THE DATA:
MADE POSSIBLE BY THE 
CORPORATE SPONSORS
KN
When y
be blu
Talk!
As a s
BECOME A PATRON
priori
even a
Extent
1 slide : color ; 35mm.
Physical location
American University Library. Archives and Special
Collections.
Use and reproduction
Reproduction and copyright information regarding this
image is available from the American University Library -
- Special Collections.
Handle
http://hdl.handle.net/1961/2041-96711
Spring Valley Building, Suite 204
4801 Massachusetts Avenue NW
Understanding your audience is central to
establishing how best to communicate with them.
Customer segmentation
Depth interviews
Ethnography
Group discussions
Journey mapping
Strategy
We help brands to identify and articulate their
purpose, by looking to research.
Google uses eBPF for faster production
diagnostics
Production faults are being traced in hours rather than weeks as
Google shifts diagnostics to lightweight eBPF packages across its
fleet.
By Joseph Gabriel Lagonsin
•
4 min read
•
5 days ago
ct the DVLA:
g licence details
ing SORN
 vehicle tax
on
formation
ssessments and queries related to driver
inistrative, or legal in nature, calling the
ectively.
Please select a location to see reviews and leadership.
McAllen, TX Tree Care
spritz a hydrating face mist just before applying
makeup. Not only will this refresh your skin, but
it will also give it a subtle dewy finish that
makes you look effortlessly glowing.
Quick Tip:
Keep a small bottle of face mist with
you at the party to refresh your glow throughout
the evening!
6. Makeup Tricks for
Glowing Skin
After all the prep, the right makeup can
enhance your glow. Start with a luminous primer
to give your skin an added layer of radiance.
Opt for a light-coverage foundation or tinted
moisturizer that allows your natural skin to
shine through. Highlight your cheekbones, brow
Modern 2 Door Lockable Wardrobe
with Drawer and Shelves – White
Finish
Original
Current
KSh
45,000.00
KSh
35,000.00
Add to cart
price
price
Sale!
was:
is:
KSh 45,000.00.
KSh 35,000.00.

PROBLEM STATEMENT: Count up the lines above that include the string "Google" and report nothing but that number.

EXERCISE RESULT: 2